-- START OF Quoted passage --

Theme : Climate requalification in the language and thinking of the bioeconomy, particularly with a view to sustainably managing biomass production (Juerges and Hansjürgens, 2018), is one of several ways of conditioning soil organic carbon. However, these bioeconomic recharacterisations of soil carbon are not yet routine in France. For example, a recent book on the bioeconomy (Gohier et al., 2023), published by the Coopération agricole (the umbrella organisation for French agricultural cooperatives), contains no paragraph on soil organic carbon. Despite this, some actors in the bioeconomy are taking up the issue and incorporating it into their strategies, particularly in the Grand-Est region. We are seeking to better specify this nascent bio-economic requalification and what it has helped to produce in recent years in France, in particular an experiment in carbon credits from field crops, to be sold on voluntary carbon markets.
Theoretical approach : Using the theoretical approach of the economics of techno-scientific promises (Joly, 2013, p221-235), we propose to analyse the climate control of organic carbon by distinguishing three major promises, seen as a continuum: 1) that of a carbon sink making it possible to reduce atmospheric CO2, supported by carbon cycle sciences (which we call ‘mitigation'), already studied in part by King et al. (2018); 2) that of additional remuneration for farmers, through a monetary incentive, supported by neoclassical economists (of the climate and agriculture) (which we call ‘neo-classization'); 3) that of a new brick in the bioeconomy, supported by economic players (cooperatives, innovation groups, etc.) exploiting agricultural biomass for non-food uses (which we call ‘bioeconomicization').
Our distinction of three promises is supported by a distinction of three ‘thinking-styles' in the sense of Ludwik Fleck (Zittel, 2012), including a language specific to scientific communities and their ways of formulating metaphors, images and ‘pre-ideas[1]'. As in an artistic style, the ‘thinking-styles' also induces a hierarchy of values for certain features, objects or attributes. For example, we would say that the promoters of the bioeconomy value the object of the biorefinery and the co-products with a view to optimising the uses of biomass. These values and representations influence the choice of research funding in a given field, and the way in which groups are cemented together. This distinction between thinking-styles helps us to characterise each promise and what it produces, so that we can then better demonstrate their reciprocal influences, and finally, the strength of their alliance in the construction of a carbon credit. The same stakeholder or collective can have several styles.

-- END OF Quoted passage --
-- START OF Raw data --

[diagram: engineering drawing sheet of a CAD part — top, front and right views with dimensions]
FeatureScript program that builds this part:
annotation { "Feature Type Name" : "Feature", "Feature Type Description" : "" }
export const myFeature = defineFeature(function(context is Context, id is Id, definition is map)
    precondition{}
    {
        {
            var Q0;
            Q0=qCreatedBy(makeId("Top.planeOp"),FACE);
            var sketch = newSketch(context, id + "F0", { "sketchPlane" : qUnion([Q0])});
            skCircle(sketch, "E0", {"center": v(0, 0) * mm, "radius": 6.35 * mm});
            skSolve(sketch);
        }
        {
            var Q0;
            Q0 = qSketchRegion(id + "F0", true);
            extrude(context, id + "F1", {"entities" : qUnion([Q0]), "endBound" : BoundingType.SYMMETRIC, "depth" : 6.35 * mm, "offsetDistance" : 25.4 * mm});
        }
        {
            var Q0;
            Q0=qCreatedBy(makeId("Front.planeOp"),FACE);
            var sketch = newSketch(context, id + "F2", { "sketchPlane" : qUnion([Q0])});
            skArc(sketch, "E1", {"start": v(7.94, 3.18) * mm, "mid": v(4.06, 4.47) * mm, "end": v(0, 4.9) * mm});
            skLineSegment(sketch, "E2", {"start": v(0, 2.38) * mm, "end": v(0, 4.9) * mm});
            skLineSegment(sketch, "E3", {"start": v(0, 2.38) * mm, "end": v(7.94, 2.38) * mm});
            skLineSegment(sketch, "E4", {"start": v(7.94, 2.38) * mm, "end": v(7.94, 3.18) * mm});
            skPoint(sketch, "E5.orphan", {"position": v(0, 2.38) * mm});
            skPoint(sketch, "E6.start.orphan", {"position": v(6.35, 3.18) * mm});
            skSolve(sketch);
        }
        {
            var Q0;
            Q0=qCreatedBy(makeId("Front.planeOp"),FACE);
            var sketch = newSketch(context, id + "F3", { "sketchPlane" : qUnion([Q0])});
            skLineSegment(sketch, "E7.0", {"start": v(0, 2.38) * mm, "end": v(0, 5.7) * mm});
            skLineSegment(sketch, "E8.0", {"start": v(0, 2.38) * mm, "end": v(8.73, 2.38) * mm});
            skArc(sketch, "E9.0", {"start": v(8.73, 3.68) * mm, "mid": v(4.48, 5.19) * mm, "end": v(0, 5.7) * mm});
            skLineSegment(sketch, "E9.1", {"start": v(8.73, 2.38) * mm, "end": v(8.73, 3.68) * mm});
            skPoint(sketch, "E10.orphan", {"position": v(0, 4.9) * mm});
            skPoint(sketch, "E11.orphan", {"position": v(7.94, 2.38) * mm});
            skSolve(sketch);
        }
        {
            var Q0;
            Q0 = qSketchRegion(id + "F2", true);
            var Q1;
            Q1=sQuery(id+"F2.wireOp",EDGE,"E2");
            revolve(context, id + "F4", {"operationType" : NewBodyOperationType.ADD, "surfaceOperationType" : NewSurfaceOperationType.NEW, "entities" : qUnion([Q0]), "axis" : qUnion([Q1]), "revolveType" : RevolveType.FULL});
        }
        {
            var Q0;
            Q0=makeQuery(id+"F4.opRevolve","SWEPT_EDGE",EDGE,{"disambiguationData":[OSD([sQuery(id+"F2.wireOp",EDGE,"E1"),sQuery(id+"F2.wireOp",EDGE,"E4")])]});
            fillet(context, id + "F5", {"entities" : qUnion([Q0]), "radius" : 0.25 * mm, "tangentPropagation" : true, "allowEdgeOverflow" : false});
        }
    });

-- END OF Raw data --

Print everything in the soil carbon text above from "Theoretical approach : Using" down to "we call ‘bioeconomicization').", reproducing it word for word.

Theoretical approach : Using the theoretical approach of the economics of techno-scientific promises (Joly, 2013, p221-235), we propose to analyse the climate control of organic carbon by distinguishing three major promises, seen as a continuum: 1) that of a carbon sink making it possible to reduce atmospheric CO2, supported by carbon cycle sciences (which we call ‘mitigation'), already studied in part by King et al. (2018); 2) that of additional remuneration for farmers, through a monetary incentive, supported by neoclassical economists (of the climate and agriculture) (which we call ‘neo-classization'); 3) that of a new brick in the bioeconomy, supported by economic players (cooperatives, innovation groups, etc.) exploiting agricultural biomass for non-food uses (which we call ‘bioeconomicization').